Julian STREITBERGER successfully defended his dissertation entitled "Optimal complexity of standard and goal-oriented adaptive FEM for general second-order linear elliptic PDEs" on 20 June 2024 and completed his doctoral studies in Technical Mathematics with distinction. Most problems in science and technology are described by differential equations for which a solution can usually not be given in closed form, even if an abstract mathematical proof guarantees that the solution exists and is unique. If one is not only interested in the qualitative behavior of the solution, but also in quantitative properties, numerical simulation is unavoidable. In his dissertation, Julian Streitberger formulates and analyzes adaptive algorithms for the numerical solution of general and, in particular, non-symmetric second-order linear elliptic partial differential equations (PDEs). The aim of the research project was to develop algorithms for which it is possible to mathematically guarantee that the error decays optimally with the computing time. While only recently the optimal solution of symmetric PDEs was mathematically substantiated, computational time-optimal algorithms for non-symmetric problems were still open. The corresponding research question is now answered in this excellent dissertation: After the finite element discretization, the resulting non-symmetric system of equations is symmetrized at the functional-analytic level by means of the so-called Zarantonello iteration — analogously to the state-of-the-art proof of the Lax-Milgram lemma. The resulting symmetric systems of equations are then solved iteratively (and inexactly) using an optimal multigrid method. Altogether, this results in a total of three nested loops in the adaptive algorithm: discretization – symmetrization – iterative solution.
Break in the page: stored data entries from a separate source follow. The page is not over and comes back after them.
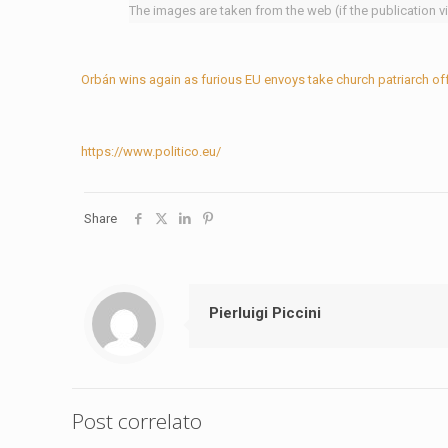
The images are taken from the web (if the publication v
Orbán wins again as furious EU envoys take church patriarch off
https://www.politico.eu/
Share
Pierluigi Piccini
Post correlato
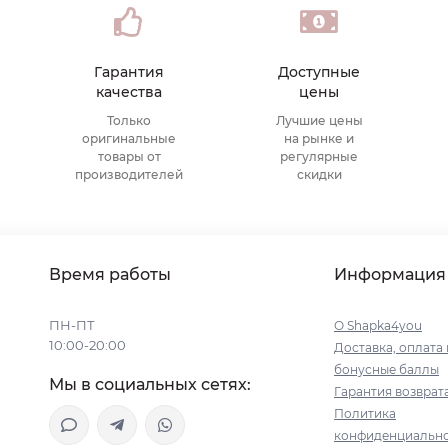
Гарантия
Доступные
качества
цены
Только
Лучшие цены
оригинальные
на рынке и
товары от
регулярные
производителей
скидки
Время работы
Информация
ПН-ПТ
О Shapka4you
10:00-20:00
Доставка, оплата 
бонусные баллы
Мы в социальных сетях:
Гарантия возврат
Политика
конфиденциальн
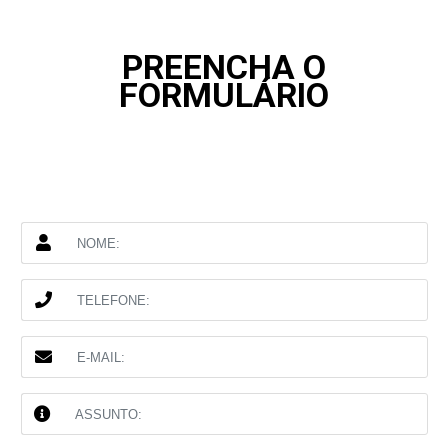
PREENCHA O
FORMULÁRIO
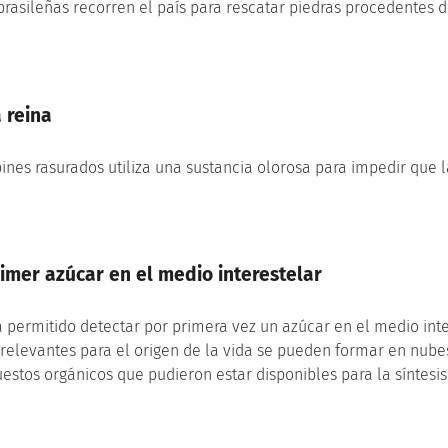
brasileñas recorren el país para rescatar piedras procedentes d
 reina
pines rasurados utiliza una sustancia olorosa para impedir que
imer azúcar en el medio interestelar
a permitido detectar por primera vez un azúcar en el medio inte
elevantes para el origen de la vida se pueden formar en nubes
stos orgánicos que pudieron estar disponibles para la síntesis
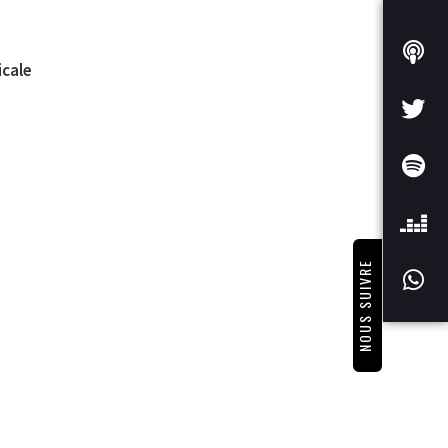
icale
NOUS SUIVRE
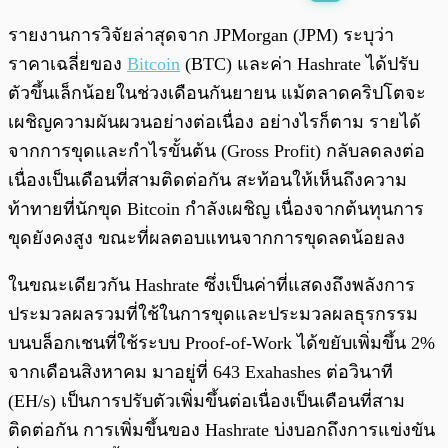
พร้อมเล่น
0:00
/
0:00
รายงานการวิจัยล่าสุดจาก JPMorgan (JPM) ระบุว่า
ราคาเฉลี่ยของ
Bitcoin
(BTC) และค่า Hashrate ได้ปรับ
ตัวขึ้นเล็กน้อยในช่วงเดือนกันยายน แม้ตลาดคริปโตจะ
เผชิญความผันผวนอย่างต่อเนื่อง อย่างไรก็ตาม รายได้
จากการขุดและกำไรขั้นต้น (Gross Profit) กลับลดลงต่อ
เนื่องเป็นเดือนที่สามติดต่อกัน สะท้อนให้เห็นถึงความ
ท้าทายที่นักขุด Bitcoin กำลังเผชิญ เนื่องจากต้นทุนการ
ขุดยังคงสูง ขณะที่ผลตอบแทนจากการขุดลดน้อยลง
ในขณะเดียวกัน Hashrate ซึ่งเป็นค่าที่แสดงถึงพลังการ
ประมวลผลรวมที่ใช้ในการขุดและประมวลผลธุรกรรม
บนบล็อกเชนที่ใช้ระบบ Proof-of-Work ได้ขยับเพิ่มขึ้น 2%
จากเดือนสิงหาคม มาอยู่ที่ 643 Exahashes ต่อวินาที
(EH/s) เป็นการปรับตัวเพิ่มขึ้นต่อเนื่องเป็นเดือนที่สาม
ติดต่อกัน การเพิ่มขึ้นของ Hashrate บ่งบอกถึงการแข่งขัน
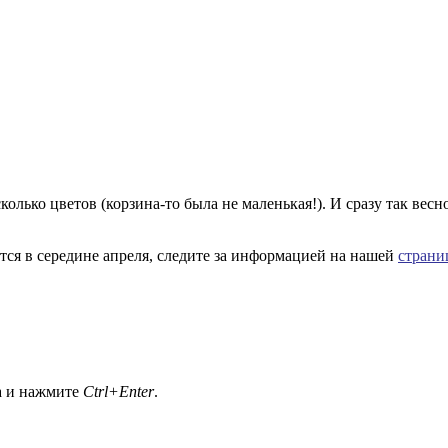
сколько цветов (корзина-то была не маленькая!). И сразу так 
тся в середине апреля, следите за информацией на нашей
страни
а и нажмите
Ctrl+Enter
.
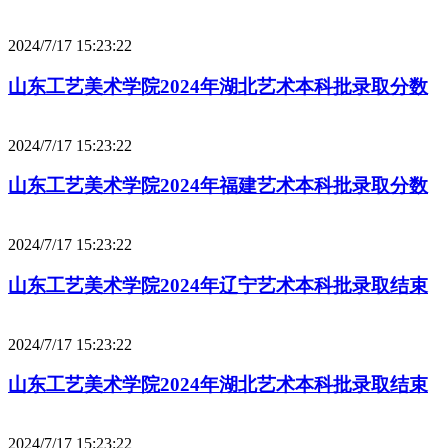
2024/7/17 15:23:22
山东工艺美术学院2024年湖北艺术本科批录取分数
2024/7/17 15:23:22
山东工艺美术学院2024年福建艺术本科批录取分数
2024/7/17 15:23:22
山东工艺美术学院2024年辽宁艺术本科批录取结束
2024/7/17 15:23:22
山东工艺美术学院2024年湖北艺术本科批录取结束
2024/7/17 15:23:22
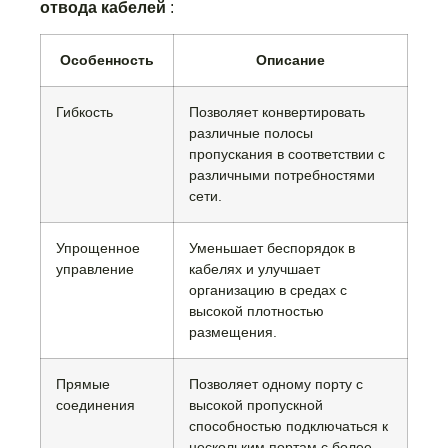
отвода кабелей
:
Особенность
Описание
Гибкость
Позволяет конвертировать
различные полосы
пропускания в соответствии с
различными потребностями
сети.
Упрощенное
Уменьшает беспорядок в
управление
кабелях и улучшает
организацию в средах с
высокой плотностью
размещения.
Прямые
Позволяет одному порту с
соединения
высокой пропускной
способностью подключаться к
нескольким портам с более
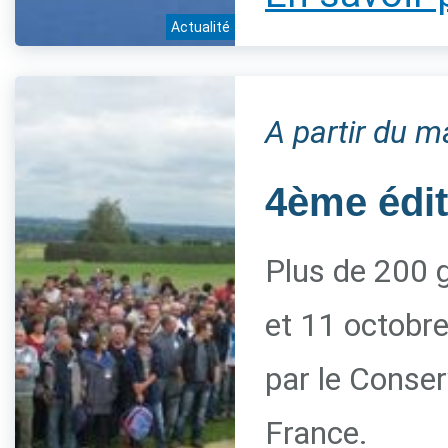
Actualité
A partir du m
4ème édi
Plus de 200 g
et 11 octobre
par le Conserv
France.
The central contribution of Julian Streitberger is now to rigorously analyze, adaptively control and balance the computational costs (and thus the computing time) of these loops in order to finally be able to mathematically formulate and prove optimal convergence behavior. In total, the doctoral studies led to four scientific publications, which are summarized in the dissertation. The reviewers of the dissertation were Prof. Emmanuil H. GEORGOULIS (Heriot-Watt University Edinburgh & NTU Athens), Prof. Christian KREUZER (TU Dortmund University) and Prof. Dirk PRAETORIUS (TU Vienna). Dr. Julian Streitberger will initially remain at TU Wien for a few more months as a postdoc in the workgroup Numerics of PDEs headed by Prof. Dirk Praetorius.